“Don’t let’s take the elevated,” suggested Joe. “We haven’t had much exercise, and I want to stretch my legs a little.”

“I’m agreeable,” replied Jim. “There’s a cool breeze and it’s a nice night for walking. We can go part of the way on foot, anyway, and if we feel like it we’ll hoof it for the whole distance.”

They soon got below the Harlem River and before long found themselves in the vicinity of Columbus Circle. They were passing one of the fashionable cafés that abound in that quarter when the door opened and a man came out. Joe caught a good look at his face, and a grim look came into his eyes as he recognized Beckworth Fleming.
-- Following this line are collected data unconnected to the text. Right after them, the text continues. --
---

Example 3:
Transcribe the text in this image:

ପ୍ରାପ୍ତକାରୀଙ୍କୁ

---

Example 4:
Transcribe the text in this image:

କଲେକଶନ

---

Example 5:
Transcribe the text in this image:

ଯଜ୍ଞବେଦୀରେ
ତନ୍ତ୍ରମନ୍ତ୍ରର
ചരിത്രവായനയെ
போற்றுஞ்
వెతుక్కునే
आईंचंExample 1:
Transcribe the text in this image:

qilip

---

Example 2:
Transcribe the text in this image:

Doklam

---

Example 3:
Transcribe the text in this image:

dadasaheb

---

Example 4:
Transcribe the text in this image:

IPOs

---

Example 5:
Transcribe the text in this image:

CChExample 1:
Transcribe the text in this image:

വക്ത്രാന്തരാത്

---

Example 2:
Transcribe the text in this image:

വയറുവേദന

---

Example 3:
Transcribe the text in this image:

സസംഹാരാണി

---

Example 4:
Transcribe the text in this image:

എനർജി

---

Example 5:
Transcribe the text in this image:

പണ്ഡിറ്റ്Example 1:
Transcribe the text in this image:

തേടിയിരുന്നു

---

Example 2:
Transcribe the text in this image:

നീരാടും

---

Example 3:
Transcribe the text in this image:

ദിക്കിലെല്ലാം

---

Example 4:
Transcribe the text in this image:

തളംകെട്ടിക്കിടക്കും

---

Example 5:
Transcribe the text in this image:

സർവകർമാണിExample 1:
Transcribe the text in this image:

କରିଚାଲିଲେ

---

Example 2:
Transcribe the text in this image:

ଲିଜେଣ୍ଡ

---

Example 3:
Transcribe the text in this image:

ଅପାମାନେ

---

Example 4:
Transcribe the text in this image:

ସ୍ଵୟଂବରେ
Fleming saw him at the same time, and the eyes of the two men met in a look of undisguised hostility. Then with an ugly sneer, Fleming remarked:

“Ah, Mr. Matson, I believe. Or was it Mr. Buttinski? I’m not very good at remembering names.”
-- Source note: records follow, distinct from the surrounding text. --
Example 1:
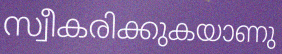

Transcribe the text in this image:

സ്വീകരിക്കുകയാണു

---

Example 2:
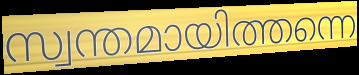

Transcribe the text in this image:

സ്വന്തമായിത്തന്നെ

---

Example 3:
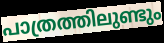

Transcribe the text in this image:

പാത്രത്തിലുണ്ടും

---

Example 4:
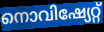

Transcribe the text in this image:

നൊവിഷ്യേറ്റ്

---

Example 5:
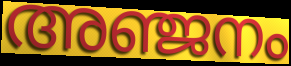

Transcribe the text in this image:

അഞ്ജനം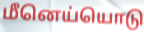
மீனெய்யொடு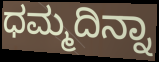
ಧಮ್ಮದಿನ್ನಾ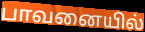
பாவனையில்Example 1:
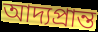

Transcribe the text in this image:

আদ্যপ্রান্ত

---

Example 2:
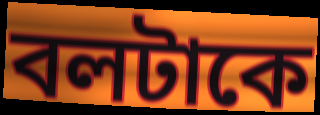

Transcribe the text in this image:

বলটাকে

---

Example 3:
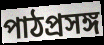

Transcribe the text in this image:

পাঠপ্রসঙ্গ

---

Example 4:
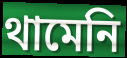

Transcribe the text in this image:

থামেনি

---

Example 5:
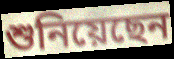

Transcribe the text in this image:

শুনিয়েছেন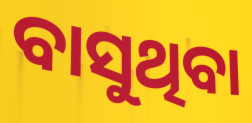
ବାସୁଥିବା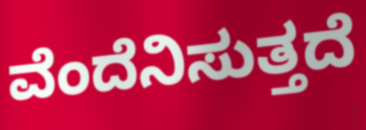
ವೆಂದೆನಿಸುತ್ತದೆ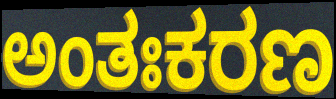
ಅಂತಃಕರಣ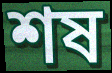
শষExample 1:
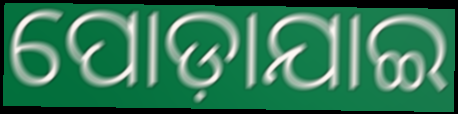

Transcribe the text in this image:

ପୋଡ଼ାଯାଇ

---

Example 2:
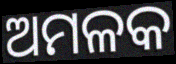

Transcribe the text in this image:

ଅମଳକ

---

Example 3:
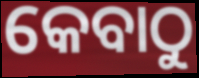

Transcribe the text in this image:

କେବାଠୁ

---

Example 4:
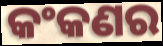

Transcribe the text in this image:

କଂକଣର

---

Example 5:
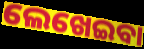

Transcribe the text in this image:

ଲେଖେଇବା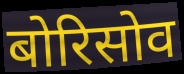
बोरिसोवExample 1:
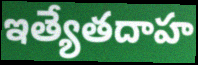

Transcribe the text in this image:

ఇత్యేతదాహ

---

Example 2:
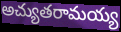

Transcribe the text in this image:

అచ్యుతరామయ్య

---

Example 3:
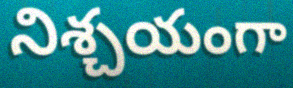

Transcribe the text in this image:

నిశ్చయంగా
“You’ll remember mine if I have to write it on you with my knuckles,” returned Joe, brought to a white heat by the insult and the remembrance of the occurrence of the day before.

“Now, my good fellow——” began Fleming, a look of alarm replacing his insolent expression.

“Don’t ‘good fellow’ me,” replied Joe. “I owe you a thrashing and I’m perfectly able to pay my debts. You’d have gotten it yesterday if we’d been alone.”

“I—I don’t understand you,” stammered Fleming, looking about him for some way of escape from the sinewy figure that confronted him.

“Well, I’m going to make myself so clear that even your limited intelligence can understand me,” said Joe, grimly. “You keep away from the Marlborough Hotel. Is that perfectly plain?”